Please filter the entries for the word "worn" and copy every line that has it.

Items from a data source:
★ ★ ★

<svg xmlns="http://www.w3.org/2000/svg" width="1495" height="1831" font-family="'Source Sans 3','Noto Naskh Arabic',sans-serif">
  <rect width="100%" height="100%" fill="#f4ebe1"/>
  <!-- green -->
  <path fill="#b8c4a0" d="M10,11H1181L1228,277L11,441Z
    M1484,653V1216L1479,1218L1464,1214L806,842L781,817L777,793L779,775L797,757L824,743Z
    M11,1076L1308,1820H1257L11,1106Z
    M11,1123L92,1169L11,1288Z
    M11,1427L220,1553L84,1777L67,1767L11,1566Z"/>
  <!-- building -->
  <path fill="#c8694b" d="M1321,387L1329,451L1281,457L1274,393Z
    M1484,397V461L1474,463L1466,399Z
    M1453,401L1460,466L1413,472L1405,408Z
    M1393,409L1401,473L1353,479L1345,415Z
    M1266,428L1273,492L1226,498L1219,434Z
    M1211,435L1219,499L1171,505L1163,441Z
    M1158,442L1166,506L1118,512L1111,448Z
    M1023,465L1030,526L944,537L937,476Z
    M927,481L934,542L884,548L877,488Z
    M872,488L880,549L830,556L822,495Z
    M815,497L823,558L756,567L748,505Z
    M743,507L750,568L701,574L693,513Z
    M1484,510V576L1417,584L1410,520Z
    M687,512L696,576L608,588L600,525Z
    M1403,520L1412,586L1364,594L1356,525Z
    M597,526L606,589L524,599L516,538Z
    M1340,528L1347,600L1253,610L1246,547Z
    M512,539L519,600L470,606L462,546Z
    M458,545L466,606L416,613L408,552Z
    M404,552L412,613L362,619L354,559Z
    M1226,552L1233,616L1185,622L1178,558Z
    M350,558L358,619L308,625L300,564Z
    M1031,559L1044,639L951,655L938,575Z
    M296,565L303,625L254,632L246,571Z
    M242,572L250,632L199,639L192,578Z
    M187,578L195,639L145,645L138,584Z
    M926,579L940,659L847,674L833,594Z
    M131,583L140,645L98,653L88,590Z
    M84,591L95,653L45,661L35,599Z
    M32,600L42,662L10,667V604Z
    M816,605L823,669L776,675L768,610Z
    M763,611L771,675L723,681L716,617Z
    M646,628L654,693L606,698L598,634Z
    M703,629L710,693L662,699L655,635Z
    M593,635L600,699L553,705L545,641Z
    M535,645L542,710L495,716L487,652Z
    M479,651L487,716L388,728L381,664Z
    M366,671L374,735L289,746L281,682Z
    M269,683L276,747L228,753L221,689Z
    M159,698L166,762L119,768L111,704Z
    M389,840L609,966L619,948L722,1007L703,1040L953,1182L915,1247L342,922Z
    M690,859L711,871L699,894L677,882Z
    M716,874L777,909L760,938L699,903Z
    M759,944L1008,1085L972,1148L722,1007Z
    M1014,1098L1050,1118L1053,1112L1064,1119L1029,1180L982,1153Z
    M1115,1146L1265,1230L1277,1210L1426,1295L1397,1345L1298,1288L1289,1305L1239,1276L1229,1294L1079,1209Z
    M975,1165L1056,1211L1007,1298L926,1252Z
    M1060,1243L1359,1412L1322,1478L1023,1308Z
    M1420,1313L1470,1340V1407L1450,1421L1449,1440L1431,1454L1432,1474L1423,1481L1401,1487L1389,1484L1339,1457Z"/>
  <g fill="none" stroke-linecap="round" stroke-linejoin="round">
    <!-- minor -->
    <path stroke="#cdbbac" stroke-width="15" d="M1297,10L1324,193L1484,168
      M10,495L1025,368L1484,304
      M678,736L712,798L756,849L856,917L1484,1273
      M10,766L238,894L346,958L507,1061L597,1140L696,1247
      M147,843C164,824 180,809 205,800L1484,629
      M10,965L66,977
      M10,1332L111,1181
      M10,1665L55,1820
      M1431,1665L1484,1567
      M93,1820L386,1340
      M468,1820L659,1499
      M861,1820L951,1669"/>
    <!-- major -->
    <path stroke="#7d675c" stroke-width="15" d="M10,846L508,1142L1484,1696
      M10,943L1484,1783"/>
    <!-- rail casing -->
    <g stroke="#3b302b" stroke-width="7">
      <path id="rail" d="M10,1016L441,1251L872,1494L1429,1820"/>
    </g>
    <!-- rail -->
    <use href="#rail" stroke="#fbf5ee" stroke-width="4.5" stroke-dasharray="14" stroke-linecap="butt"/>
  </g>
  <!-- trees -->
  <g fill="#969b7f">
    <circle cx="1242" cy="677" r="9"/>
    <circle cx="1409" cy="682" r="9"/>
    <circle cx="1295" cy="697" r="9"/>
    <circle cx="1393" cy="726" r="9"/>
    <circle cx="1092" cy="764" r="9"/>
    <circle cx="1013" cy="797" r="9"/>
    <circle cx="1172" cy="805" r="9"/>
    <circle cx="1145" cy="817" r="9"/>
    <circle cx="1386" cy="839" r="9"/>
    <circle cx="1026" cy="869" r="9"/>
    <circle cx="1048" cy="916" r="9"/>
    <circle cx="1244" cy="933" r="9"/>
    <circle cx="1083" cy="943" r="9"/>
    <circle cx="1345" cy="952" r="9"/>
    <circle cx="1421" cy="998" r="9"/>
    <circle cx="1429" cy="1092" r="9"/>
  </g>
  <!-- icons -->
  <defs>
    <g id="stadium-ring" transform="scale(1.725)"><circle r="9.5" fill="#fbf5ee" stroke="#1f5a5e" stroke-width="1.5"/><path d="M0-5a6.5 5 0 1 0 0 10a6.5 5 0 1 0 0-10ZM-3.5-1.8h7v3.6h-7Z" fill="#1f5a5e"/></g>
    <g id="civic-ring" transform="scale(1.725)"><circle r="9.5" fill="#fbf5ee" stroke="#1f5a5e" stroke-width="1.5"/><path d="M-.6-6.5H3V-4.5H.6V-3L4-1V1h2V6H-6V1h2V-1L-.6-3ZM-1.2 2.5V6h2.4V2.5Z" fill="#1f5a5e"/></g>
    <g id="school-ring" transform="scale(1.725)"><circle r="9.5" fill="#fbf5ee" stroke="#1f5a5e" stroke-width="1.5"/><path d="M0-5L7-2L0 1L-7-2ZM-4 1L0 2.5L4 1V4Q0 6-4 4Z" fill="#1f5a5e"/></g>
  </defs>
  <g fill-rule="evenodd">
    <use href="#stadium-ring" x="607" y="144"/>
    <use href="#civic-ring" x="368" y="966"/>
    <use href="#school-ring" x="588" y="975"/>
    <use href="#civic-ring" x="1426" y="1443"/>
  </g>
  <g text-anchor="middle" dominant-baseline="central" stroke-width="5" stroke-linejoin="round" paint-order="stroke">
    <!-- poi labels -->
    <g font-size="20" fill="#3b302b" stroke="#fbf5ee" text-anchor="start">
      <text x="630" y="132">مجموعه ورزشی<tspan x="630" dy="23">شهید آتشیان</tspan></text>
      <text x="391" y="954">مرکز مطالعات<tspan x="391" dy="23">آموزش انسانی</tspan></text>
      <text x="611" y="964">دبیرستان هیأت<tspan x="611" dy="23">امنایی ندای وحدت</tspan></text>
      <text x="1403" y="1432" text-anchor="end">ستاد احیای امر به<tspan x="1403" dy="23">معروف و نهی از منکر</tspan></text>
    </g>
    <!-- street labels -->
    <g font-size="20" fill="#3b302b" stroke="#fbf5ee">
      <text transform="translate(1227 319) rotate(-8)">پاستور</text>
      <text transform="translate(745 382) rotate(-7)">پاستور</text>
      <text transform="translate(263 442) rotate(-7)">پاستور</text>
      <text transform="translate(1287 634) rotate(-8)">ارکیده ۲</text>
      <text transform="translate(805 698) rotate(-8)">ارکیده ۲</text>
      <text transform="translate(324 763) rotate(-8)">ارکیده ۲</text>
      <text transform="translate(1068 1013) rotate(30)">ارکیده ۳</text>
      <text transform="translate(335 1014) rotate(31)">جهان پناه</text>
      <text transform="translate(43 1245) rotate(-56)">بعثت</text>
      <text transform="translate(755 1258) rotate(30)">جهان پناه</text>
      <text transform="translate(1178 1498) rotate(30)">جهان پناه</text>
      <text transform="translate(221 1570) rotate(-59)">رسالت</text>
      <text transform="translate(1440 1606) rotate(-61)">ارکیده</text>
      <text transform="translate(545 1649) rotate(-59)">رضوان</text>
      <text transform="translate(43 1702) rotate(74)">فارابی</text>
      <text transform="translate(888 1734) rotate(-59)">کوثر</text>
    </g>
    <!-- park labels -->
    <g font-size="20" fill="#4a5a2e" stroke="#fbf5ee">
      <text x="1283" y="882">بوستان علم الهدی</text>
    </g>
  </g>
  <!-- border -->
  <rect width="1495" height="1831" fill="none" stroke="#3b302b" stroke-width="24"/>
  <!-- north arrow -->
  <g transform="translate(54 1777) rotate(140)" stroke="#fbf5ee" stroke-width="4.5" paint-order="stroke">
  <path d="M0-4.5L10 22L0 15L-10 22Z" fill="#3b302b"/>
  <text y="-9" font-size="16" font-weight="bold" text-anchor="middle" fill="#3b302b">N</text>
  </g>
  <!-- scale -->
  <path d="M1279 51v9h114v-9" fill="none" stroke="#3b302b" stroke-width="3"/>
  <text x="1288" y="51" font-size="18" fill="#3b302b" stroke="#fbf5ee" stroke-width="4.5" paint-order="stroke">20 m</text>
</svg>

★ ★ ★

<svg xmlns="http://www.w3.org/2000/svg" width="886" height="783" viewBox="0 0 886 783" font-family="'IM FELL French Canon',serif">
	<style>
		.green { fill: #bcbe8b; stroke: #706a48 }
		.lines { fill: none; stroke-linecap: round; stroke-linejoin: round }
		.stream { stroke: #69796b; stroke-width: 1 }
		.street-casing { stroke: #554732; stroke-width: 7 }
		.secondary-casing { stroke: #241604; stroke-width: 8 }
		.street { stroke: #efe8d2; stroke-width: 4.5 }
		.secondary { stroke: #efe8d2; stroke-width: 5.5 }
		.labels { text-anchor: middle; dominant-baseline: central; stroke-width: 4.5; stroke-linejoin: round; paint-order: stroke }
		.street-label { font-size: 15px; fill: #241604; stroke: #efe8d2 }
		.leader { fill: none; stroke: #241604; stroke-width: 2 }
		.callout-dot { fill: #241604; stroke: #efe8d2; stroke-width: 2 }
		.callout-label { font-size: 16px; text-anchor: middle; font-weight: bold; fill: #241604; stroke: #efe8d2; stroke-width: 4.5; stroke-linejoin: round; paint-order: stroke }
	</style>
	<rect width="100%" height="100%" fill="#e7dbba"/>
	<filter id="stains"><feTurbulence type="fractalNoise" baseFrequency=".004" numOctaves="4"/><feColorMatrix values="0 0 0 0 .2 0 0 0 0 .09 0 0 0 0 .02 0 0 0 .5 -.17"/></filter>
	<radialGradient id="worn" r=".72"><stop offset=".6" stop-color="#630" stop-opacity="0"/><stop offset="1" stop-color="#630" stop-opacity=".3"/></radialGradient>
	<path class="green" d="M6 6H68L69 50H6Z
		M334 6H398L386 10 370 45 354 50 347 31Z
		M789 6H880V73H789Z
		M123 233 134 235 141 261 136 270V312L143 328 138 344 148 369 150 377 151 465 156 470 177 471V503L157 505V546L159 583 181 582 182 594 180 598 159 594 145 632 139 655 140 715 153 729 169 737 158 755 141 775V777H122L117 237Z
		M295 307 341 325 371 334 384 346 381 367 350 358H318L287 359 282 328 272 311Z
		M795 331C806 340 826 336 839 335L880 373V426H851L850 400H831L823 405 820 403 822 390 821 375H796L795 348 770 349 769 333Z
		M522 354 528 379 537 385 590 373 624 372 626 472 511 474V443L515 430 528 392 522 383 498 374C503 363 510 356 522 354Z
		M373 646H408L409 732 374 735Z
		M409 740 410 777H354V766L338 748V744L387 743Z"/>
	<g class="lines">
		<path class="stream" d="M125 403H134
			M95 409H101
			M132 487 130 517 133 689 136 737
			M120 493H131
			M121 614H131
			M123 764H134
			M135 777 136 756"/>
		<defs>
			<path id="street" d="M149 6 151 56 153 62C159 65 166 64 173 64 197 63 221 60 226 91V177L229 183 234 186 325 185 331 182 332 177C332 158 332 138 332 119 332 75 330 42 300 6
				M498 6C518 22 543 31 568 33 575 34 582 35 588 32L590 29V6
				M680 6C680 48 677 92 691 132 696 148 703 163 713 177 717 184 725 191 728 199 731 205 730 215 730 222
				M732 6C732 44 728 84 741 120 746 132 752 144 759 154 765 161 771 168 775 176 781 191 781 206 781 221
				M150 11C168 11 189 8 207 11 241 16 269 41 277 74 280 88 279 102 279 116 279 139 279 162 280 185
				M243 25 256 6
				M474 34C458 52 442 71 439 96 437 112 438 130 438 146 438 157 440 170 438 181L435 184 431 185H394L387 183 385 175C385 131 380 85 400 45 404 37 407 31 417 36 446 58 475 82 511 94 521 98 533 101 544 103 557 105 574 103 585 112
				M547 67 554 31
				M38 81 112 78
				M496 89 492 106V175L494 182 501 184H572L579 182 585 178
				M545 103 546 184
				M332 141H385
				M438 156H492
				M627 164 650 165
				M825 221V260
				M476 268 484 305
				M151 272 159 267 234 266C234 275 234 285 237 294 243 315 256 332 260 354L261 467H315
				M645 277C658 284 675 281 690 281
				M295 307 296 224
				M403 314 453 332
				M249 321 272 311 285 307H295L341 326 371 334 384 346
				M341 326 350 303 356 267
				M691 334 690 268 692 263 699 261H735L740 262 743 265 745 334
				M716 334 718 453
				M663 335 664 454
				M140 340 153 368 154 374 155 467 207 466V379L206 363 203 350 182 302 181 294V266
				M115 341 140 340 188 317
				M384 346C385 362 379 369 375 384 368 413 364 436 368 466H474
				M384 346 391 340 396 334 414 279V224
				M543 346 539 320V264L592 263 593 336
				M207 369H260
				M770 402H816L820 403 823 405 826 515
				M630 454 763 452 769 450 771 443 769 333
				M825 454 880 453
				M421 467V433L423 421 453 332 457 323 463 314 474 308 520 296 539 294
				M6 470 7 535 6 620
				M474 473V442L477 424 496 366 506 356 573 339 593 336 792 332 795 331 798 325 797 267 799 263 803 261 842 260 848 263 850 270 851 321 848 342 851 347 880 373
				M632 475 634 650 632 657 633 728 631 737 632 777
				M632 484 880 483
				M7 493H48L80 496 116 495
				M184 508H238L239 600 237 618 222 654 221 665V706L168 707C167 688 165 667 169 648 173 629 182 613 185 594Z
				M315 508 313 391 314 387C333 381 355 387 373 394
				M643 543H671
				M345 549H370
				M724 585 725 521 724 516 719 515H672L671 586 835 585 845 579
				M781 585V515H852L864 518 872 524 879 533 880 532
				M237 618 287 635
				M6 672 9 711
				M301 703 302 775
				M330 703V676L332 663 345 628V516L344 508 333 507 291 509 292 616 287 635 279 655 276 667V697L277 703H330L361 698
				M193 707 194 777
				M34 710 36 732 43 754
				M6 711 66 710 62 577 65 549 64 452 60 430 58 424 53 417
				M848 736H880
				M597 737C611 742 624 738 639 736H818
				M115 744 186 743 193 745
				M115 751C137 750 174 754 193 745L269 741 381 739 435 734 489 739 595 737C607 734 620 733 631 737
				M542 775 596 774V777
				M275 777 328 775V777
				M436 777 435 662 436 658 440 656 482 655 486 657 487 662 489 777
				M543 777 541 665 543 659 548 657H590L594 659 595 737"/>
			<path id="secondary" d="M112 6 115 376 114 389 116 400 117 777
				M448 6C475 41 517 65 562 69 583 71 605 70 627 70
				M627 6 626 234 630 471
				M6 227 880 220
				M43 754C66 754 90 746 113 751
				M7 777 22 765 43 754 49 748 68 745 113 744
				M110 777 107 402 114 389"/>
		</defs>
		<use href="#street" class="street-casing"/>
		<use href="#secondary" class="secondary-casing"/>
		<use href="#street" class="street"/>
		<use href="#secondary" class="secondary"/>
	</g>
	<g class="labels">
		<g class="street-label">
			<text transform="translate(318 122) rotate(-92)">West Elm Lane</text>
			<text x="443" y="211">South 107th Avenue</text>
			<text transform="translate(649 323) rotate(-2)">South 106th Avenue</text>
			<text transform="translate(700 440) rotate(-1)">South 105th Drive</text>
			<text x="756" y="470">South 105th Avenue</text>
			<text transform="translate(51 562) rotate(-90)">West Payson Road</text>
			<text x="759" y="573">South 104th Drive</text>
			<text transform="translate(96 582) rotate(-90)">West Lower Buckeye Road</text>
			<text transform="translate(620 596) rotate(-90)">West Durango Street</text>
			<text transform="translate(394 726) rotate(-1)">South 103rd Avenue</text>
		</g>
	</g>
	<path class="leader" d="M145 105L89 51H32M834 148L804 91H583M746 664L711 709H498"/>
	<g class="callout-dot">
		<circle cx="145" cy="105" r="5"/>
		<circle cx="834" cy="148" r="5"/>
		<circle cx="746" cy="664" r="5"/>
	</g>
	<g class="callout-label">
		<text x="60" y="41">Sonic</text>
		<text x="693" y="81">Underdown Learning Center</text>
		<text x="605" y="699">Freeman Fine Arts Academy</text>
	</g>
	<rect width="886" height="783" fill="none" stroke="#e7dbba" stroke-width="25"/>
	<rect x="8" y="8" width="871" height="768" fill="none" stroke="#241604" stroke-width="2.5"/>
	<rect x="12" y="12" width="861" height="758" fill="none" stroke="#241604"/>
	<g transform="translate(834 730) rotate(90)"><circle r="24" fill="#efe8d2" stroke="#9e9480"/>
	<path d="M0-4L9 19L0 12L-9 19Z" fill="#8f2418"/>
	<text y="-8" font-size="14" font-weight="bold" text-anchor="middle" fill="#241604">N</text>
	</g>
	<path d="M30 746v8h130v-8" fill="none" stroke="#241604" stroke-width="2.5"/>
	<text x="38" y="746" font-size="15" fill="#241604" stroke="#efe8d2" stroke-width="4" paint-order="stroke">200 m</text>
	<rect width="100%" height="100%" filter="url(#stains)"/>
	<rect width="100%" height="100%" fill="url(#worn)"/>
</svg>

★ ★ ★

=== Written response ===
	<radialGradient id="worn" r=".72"><stop offset=".6" stop-color="#630" stop-opacity="0"/><stop offset="1" stop-color="#630" stop-opacity=".3"/></radialGradient>
	<rect width="100%" height="100%" fill="url(#worn)"/>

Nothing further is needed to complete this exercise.